Emotionally, I feel weaker and more susceptible to mood swings. Some days I feel strong but the next I feel confused and overwhelmed. Before my 40s, my moods were definitely more even keeled. Thankfully, my husband has been super supportive. He’s willing to help anytime I need it, like if I’m stuck on the couch because I’m bleeding heavily. I’m resistant to asking, though; I don’t like feeling weak and I don’t like my body preventing me from doing things.

What about sex? 
The heavy bleeding has affected our sex life, but we’ve been together for almost 30 years so we know how to roll with it and be resourceful. I use the nixit disc during sex; it’s similar to a diaphram (which I used for decades) but it’s sturdier and holds more blood. It works well enough to prevent a big mess during sex, and doesn’t make it more difficult to orgasm. Everything else feels the same, as good as it always has. Lubricant is a must, though!! 

Is there anything you wish someone would’ve told you?
I wish I had known how hard perimenopause would be, emotionally. It’s like being a teenager again — my body is doing things it didn’t do before, and I feel raw and worried. I like understanding what’s going on with my body, so I wish I had understood more about hormones, how they fluctuate during the month and what each of them do. I wish women talked about perimenopause with the same openness we do regarding pregnancy. I’d love to have access to a women’s perimenopause circle, like a pregnancy circle, so we could find camaraderie and support each other.

Any big takeaways from this experience?
I may be physically weaker than I want to be at times, but I’m also stronger and more resilient than I think. Since I hadn’t thought much about my period before, perimenopause has helped me feel more connected to all women, even if we don’t talk about it much. I didn’t get a chance to talk to my mother or grandmother about their perimenopause experiences, but thinking about hormones and menstrual cycles so much these past couple years has reminded me of the women who have been in my life and how we’re connected by this common experience. 

This same time, years previous: the quotidian (2.22.21), the quotidian (2.22.16), the quotidian (2.23.15), pan-fried tilapia, toasted steel-cut oatmeal, my kind of girl cake.


  • Jenny

    I wish that I had been able to have these discussions with my mother and grandmothers too.

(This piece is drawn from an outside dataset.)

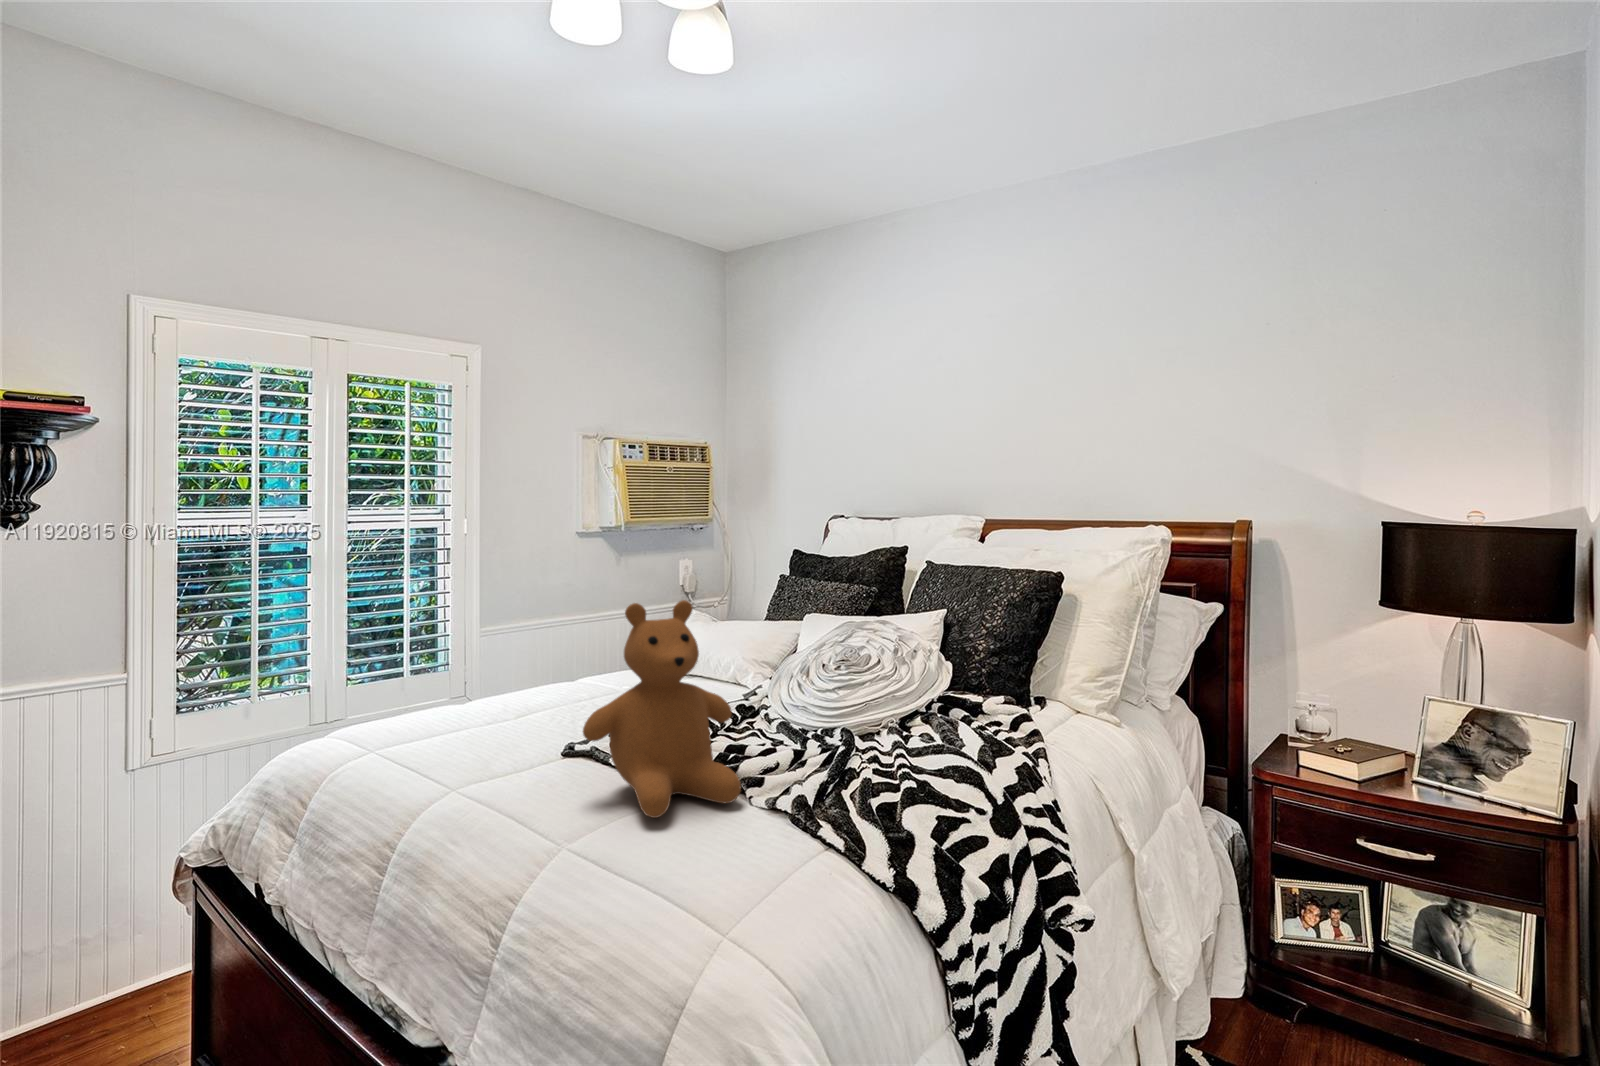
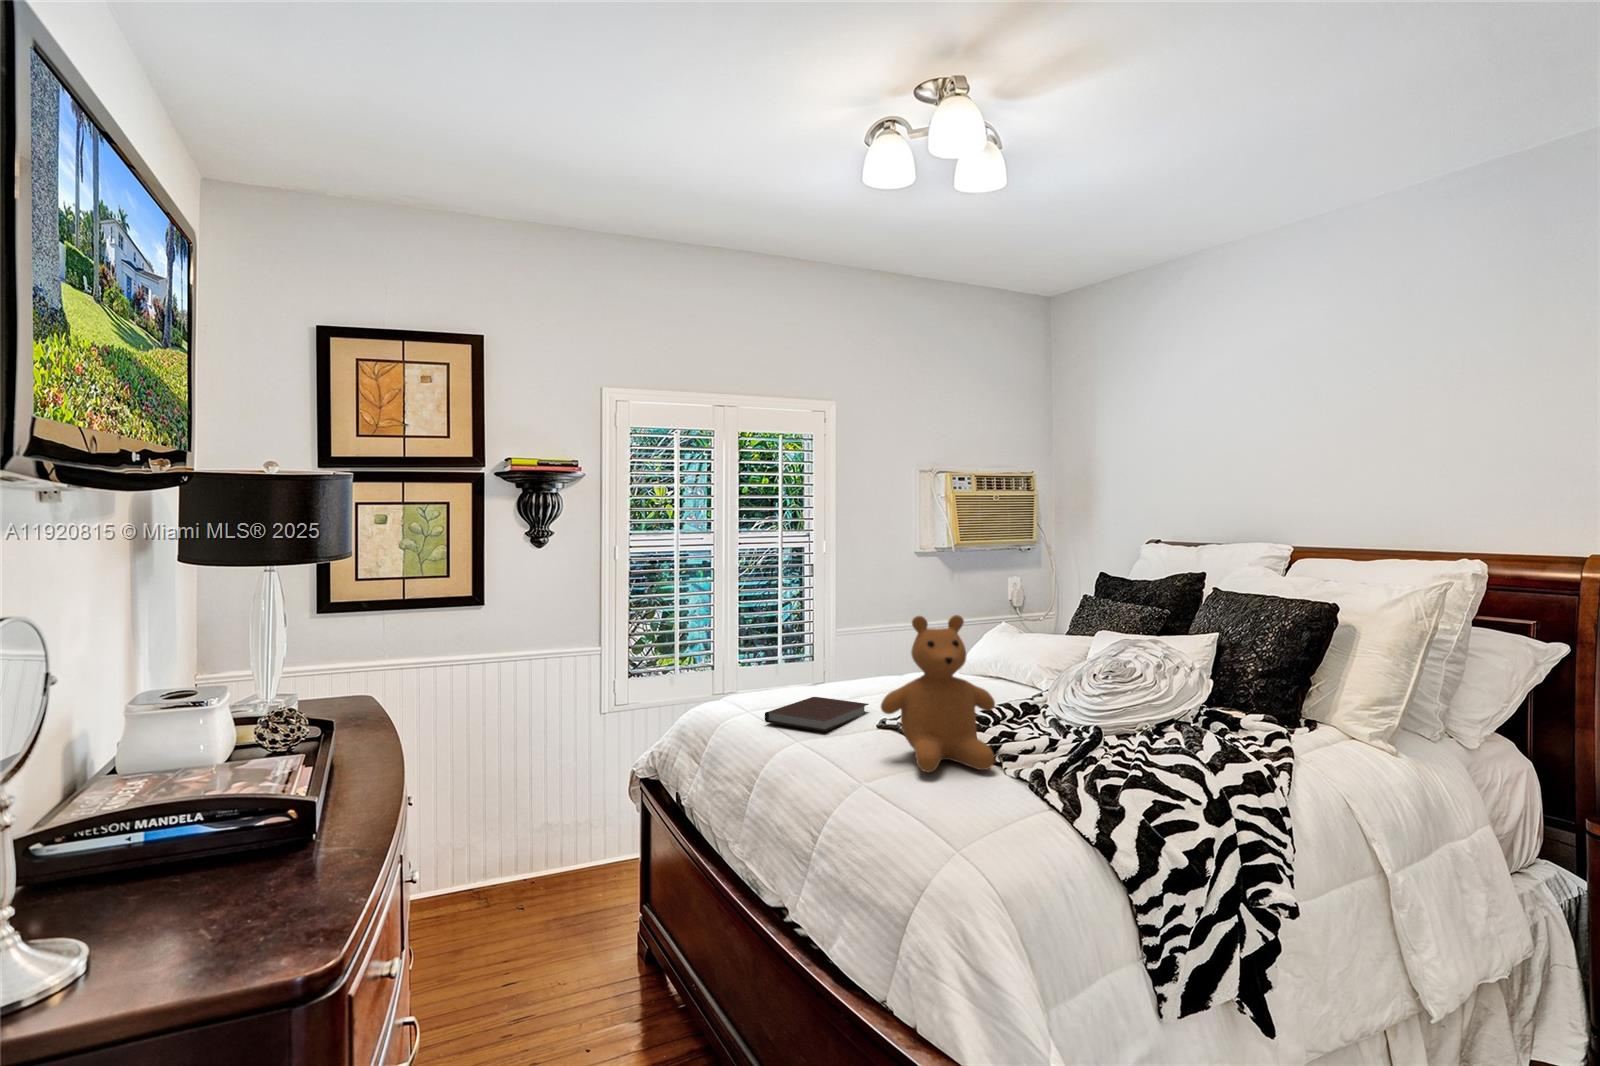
notebook: none [400,722,553,772] -> present [765,697,869,732]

I have really appreciated this series. The timing is perfect for me as I turned 50 late last year and am going through perimenopause.
    The emotional roller coaster!!! As Hillary says some days I am completely overwhelmed and some days more resilient.

  • Karen

    Oh My Gosh! I love this series! Wish it was around when I was younger. Back when first started menstruating at the young age of 11 I had debilitating cramps. My mother told me to suck it up, all women go through this.
    We didn;t have cups, so changing heavy duty tampons every hour was a nightmare.
    When cups were finally invented, they were this hardish rubbery plastic. The instructions were to fold them and insert, where they would unfold, etc etc. I could never get them in without them unfolding. Many tries and much sorenss later, I gave up.
    Salvation came with birth control pills.
    Fortunately, early onset usually means early menopause. Sure enough, started around 46, but it took 2 years before it stopped and a few more years before the hot flashes stopped, but they did lessen. BUT I could stand anything if I wasn’t bleeding like a dying person every month. so it was fine.